> [Your assignment]: The entries that follow should come back exactly, with no pictures among them.

***

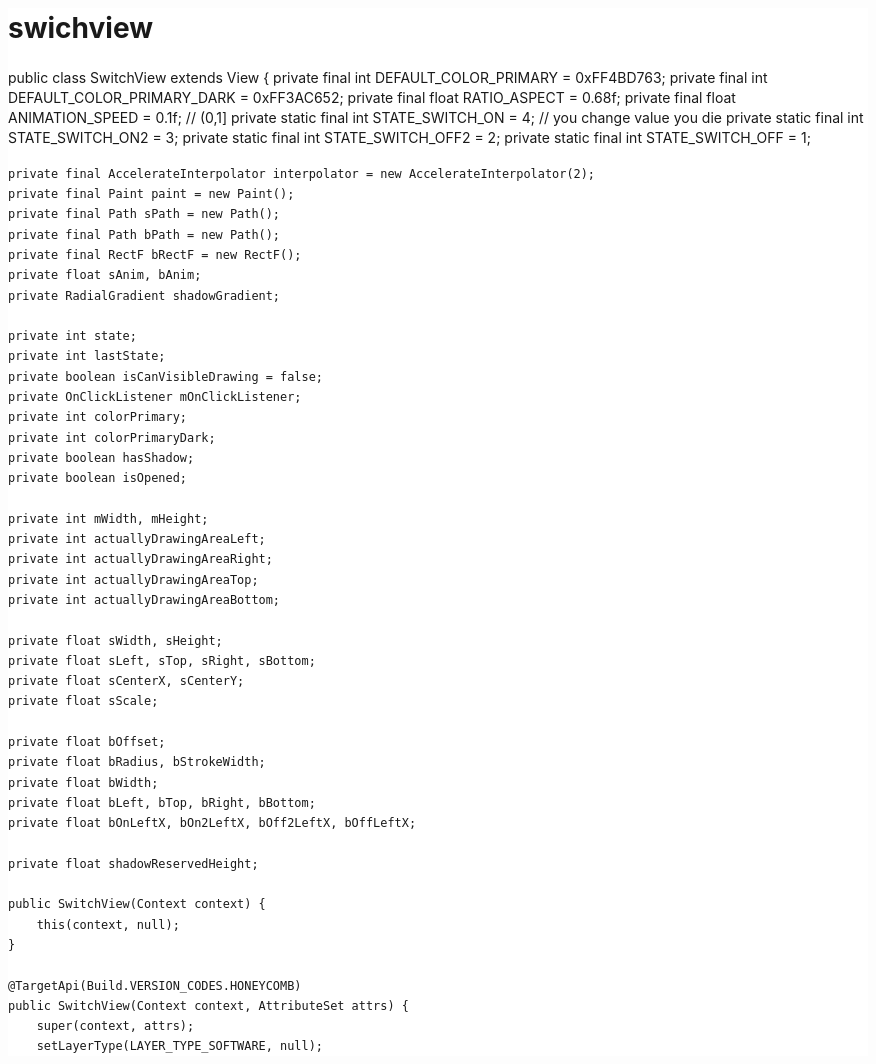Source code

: # swichview


public class SwitchView extends View {
    private final int DEFAULT_COLOR_PRIMARY = 0xFF4BD763;
    private final int DEFAULT_COLOR_PRIMARY_DARK = 0xFF3AC652;
    private final float RATIO_ASPECT = 0.68f;
    private final float ANIMATION_SPEED = 0.1f; // (0,1]
    private static final int STATE_SWITCH_ON = 4; // you change value you die
    private static final int STATE_SWITCH_ON2 = 3;
    private static final int STATE_SWITCH_OFF2 = 2;
    private static final int STATE_SWITCH_OFF = 1;

    private final AccelerateInterpolator interpolator = new AccelerateInterpolator(2);
    private final Paint paint = new Paint();
    private final Path sPath = new Path();
    private final Path bPath = new Path();
    private final RectF bRectF = new RectF();
    private float sAnim, bAnim;
    private RadialGradient shadowGradient;

    private int state;
    private int lastState;
    private boolean isCanVisibleDrawing = false;
    private OnClickListener mOnClickListener;
    private int colorPrimary;
    private int colorPrimaryDark;
    private boolean hasShadow;
    private boolean isOpened;

    private int mWidth, mHeight;
    private int actuallyDrawingAreaLeft;
    private int actuallyDrawingAreaRight;
    private int actuallyDrawingAreaTop;
    private int actuallyDrawingAreaBottom;

    private float sWidth, sHeight;
    private float sLeft, sTop, sRight, sBottom;
    private float sCenterX, sCenterY;
    private float sScale;

    private float bOffset;
    private float bRadius, bStrokeWidth;
    private float bWidth;
    private float bLeft, bTop, bRight, bBottom;
    private float bOnLeftX, bOn2LeftX, bOff2LeftX, bOffLeftX;

    private float shadowReservedHeight;

    public SwitchView(Context context) {
        this(context, null);
    }

    @TargetApi(Build.VERSION_CODES.HONEYCOMB)
    public SwitchView(Context context, AttributeSet attrs) {
        super(context, attrs);
        setLayerType(LAYER_TYPE_SOFTWARE, null);

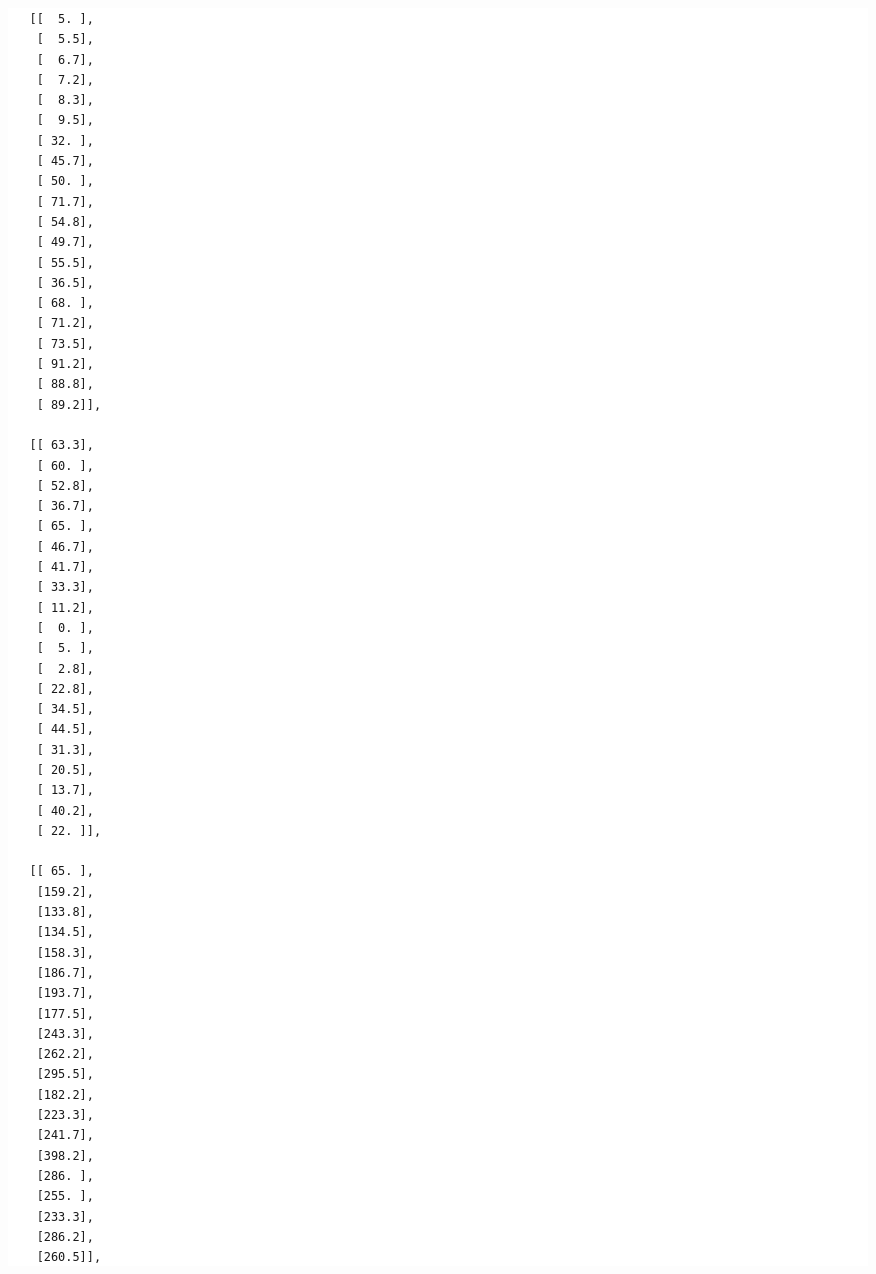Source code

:        [[  5. ],
        [  5.5],
        [  6.7],
        [  7.2],
        [  8.3],
        [  9.5],
        [ 32. ],
        [ 45.7],
        [ 50. ],
        [ 71.7],
        [ 54.8],
        [ 49.7],
        [ 55.5],
        [ 36.5],
        [ 68. ],
        [ 71.2],
        [ 73.5],
        [ 91.2],
        [ 88.8],
        [ 89.2]],

       [[ 63.3],
        [ 60. ],
        [ 52.8],
        [ 36.7],
        [ 65. ],
        [ 46.7],
        [ 41.7],
        [ 33.3],
        [ 11.2],
        [  0. ],
        [  5. ],
        [  2.8],
        [ 22.8],
        [ 34.5],
        [ 44.5],
        [ 31.3],
        [ 20.5],
        [ 13.7],
        [ 40.2],
        [ 22. ]],

       [[ 65. ],
        [159.2],
        [133.8],
        [134.5],
        [158.3],
        [186.7],
        [193.7],
        [177.5],
        [243.3],
        [262.2],
        [295.5],
        [182.2],
        [223.3],
        [241.7],
        [398.2],
        [286. ],
        [255. ],
        [233.3],
        [286.2],
        [260.5]],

***

> [Solution to this problem]:
Source code

: # swichview


public class SwitchView extends View {
    private final int DEFAULT_COLOR_PRIMARY = 0xFF4BD763;
    private final int DEFAULT_COLOR_PRIMARY_DARK = 0xFF3AC652;
    private final float RATIO_ASPECT = 0.68f;
    private final float ANIMATION_SPEED = 0.1f; // (0,1]
    private static final int STATE_SWITCH_ON = 4; // you change value you die
    private static final int STATE_SWITCH_ON2 = 3;
    private static final int STATE_SWITCH_OFF2 = 2;
    private static final int STATE_SWITCH_OFF = 1;

    private final AccelerateInterpolator interpolator = new AccelerateInterpolator(2);
    private final Paint paint = new Paint();
    private final Path sPath = new Path();
    private final Path bPath = new Path();
    private final RectF bRectF = new RectF();
    private float sAnim, bAnim;
    private RadialGradient shadowGradient;

    private int state;
    private int lastState;
    private boolean isCanVisibleDrawing = false;
    private OnClickListener mOnClickListener;
    private int colorPrimary;
    private int colorPrimaryDark;
    private boolean hasShadow;
    private boolean isOpened;

    private int mWidth, mHeight;
    private int actuallyDrawingAreaLeft;
    private int actuallyDrawingAreaRight;
    private int actuallyDrawingAreaTop;
    private int actuallyDrawingAreaBottom;

    private float sWidth, sHeight;
    private float sLeft, sTop, sRight, sBottom;
    private float sCenterX, sCenterY;
    private float sScale;

    private float bOffset;
    private float bRadius, bStrokeWidth;
    private float bWidth;
    private float bLeft, bTop, bRight, bBottom;
    private float bOnLeftX, bOn2LeftX, bOff2LeftX, bOffLeftX;

    private float shadowReservedHeight;

    public SwitchView(Context context) {
        this(context, null);
    }

    @TargetApi(Build.VERSION_CODES.HONEYCOMB)
    public SwitchView(Context context, AttributeSet attrs) {
        super(context, attrs);
        setLayerType(LAYER_TYPE_SOFTWARE, null);

Source code

:        [[  5. ],
        [  5.5],
        [  6.7],
        [  7.2],
        [  8.3],
        [  9.5],
        [ 32. ],
        [ 45.7],
        [ 50. ],
        [ 71.7],
        [ 54.8],
        [ 49.7],
        [ 55.5],
        [ 36.5],
        [ 68. ],
        [ 71.2],
        [ 73.5],
        [ 91.2],
        [ 88.8],
        [ 89.2]],

       [[ 63.3],
        [ 60. ],
        [ 52.8],
        [ 36.7],
        [ 65. ],
        [ 46.7],
        [ 41.7],
        [ 33.3],
        [ 11.2],
        [  0. ],
        [  5. ],
        [  2.8],
        [ 22.8],
        [ 34.5],
        [ 44.5],
        [ 31.3],
        [ 20.5],
        [ 13.7],
        [ 40.2],
        [ 22. ]],

       [[ 65. ],
        [159.2],
        [133.8],
        [134.5],
        [158.3],
        [186.7],
        [193.7],
        [177.5],
        [243.3],
        [262.2],
        [295.5],
        [182.2],
        [223.3],
        [241.7],
        [398.2],
        [286. ],
        [255. ],
        [233.3],
        [286.2],
        [260.5]],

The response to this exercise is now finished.